WHAT YOU WILL DO -
a – From the passage on labor law, output the text between "Meanwhile, the National" and "cases, he said.", inclusive.
b – According to the passage on labor law, how many recommendations did the White House Task Force on Worker Organizing and Empowerment set out in February?

DOCUMENT PASSAGE -
Start of Block

Christensen, a management-side lawyer at Littler-Mendelson still thinks that, although some of the legislation that employers are concerned about has not yet passed. He still thinks the coming years are the most significant for his clients since the New Deal.
The Protecting the Right to Organize Act of 2021, known as the PRO Act, would have made significant changes to the National Labor Relations Act but did not pass the Senate. Some pieces of it made their way to the Build Back Better Act, which also has not passed.
Still, Biden has been more openly supportive of unions, which presidents historically have not done, Christensen said.
The White House Task Force on Worker Organizing and Empowerment in February set out 70 recommendations to encourage union membership in the U.S., including making it easier for many federal employees to join unions and eliminating barriers for union organizers to talk with workers on federal property. It would also step up enforcement of federal contractors to make sure that federal money doesn’t go to anti-union activities.
Meanwhile, the National Labor Relations Board has been a beehive of activity, as its membership changes when the administration’s party changes. The Democrats are in control of the NLRB and the new general counsel, Jennifer Abruzzo, is a Democrat. Her office has issued a number of memoranda which Christensen calls “pro-labor, pro-union and pro-employee.” He expects more action at the NLRB this year reversing law established during the administration of Donald Trump.
The constant oscillation in the law is frustrating to employers who don’t have certainty about their legal future, Christensen said. The other challenge is that employers may be completely consistent with the law, only to have it change retroactively as applied to pending cases, he said.
Unemployment is low and it’s a challenging time for employers to find and keep employees. A lot of employees now realize they have more control over their circumstances, Christensen said. “There’s a lot of job hopping.” Job resignations are higher than they were before the pandemic, but that doesn’t mean people are unemployed. People are finding different and better jobs, he said.
In the meantime, employers are advised to remain proactive and calm, and wait and see what happens, Christensen said. “Make sure the employees are getting what they need from you.”

End of Block

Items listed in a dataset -
Start of Block

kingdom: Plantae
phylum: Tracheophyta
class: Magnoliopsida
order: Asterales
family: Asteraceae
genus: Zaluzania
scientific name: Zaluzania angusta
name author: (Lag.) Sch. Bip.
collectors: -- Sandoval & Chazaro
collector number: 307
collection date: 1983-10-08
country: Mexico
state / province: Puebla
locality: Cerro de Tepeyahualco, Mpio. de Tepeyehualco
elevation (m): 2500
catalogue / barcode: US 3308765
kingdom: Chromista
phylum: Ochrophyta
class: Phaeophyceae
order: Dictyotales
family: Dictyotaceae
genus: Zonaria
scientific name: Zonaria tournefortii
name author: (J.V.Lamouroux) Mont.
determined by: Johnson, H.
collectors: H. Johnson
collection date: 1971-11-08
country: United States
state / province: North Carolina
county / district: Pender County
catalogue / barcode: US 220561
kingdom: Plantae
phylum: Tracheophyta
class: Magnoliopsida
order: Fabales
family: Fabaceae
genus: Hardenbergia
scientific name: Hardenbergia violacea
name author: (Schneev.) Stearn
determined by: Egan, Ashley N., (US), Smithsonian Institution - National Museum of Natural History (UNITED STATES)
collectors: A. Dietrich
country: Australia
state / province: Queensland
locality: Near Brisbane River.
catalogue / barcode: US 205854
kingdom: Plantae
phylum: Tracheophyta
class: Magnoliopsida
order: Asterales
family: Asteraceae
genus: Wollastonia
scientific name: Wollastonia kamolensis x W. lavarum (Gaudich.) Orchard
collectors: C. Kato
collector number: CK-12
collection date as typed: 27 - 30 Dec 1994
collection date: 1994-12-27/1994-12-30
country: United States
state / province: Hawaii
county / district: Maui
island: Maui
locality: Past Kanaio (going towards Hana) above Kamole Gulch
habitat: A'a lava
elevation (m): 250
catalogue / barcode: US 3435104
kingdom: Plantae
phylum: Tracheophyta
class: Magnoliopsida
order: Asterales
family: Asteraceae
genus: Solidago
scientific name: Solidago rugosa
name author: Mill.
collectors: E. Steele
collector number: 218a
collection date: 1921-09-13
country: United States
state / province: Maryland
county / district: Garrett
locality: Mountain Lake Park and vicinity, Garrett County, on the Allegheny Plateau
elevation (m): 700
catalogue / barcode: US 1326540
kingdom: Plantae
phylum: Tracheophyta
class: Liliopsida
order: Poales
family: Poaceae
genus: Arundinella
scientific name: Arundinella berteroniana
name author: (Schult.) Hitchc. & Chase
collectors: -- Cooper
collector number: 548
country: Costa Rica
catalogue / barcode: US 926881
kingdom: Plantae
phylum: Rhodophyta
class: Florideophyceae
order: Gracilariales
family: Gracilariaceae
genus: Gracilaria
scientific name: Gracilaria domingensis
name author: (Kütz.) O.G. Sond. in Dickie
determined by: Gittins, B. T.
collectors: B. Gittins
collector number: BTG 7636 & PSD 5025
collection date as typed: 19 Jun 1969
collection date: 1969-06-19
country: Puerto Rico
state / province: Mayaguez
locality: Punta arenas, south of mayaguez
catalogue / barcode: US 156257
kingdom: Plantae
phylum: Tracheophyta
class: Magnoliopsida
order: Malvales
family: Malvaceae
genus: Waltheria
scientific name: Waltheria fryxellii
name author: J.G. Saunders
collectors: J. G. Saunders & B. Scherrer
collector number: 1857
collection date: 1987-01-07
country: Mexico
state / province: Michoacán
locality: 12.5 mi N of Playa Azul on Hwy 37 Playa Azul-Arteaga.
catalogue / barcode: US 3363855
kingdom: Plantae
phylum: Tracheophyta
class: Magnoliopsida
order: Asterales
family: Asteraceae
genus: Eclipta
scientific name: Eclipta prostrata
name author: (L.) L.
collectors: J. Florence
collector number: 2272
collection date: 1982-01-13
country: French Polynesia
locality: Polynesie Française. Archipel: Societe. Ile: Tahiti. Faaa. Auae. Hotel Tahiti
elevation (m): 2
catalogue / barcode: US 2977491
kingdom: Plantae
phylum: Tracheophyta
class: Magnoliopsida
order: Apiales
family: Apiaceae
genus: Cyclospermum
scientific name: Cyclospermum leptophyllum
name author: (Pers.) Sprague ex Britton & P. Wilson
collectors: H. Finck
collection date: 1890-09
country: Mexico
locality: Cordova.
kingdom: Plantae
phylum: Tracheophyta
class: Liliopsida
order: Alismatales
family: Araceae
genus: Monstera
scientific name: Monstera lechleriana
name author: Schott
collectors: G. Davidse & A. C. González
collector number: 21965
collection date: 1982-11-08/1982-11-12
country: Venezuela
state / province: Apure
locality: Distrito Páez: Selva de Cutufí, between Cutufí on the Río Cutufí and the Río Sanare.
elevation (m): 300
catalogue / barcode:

End of Block

YOUR RESPONSES -
a –
Meanwhile, the National Labor Relations Board has been a beehive of activity, as its membership changes when the administration’s party changes. The Democrats are in control of the NLRB and the new general counsel, Jennifer Abruzzo, is a Democrat. Her office has issued a number of memoranda which Christensen calls “pro-labor, pro-union and pro-employee.” He expects more action at the NLRB this year reversing law established during the administration of Donald Trump.
The constant oscillation in the law is frustrating to employers who don’t have certainty about their legal future, Christensen said. The other challenge is that employers may be completely consistent with the law, only to have it change retroactively as applied to pending cases, he said.

b – 70 recommendations.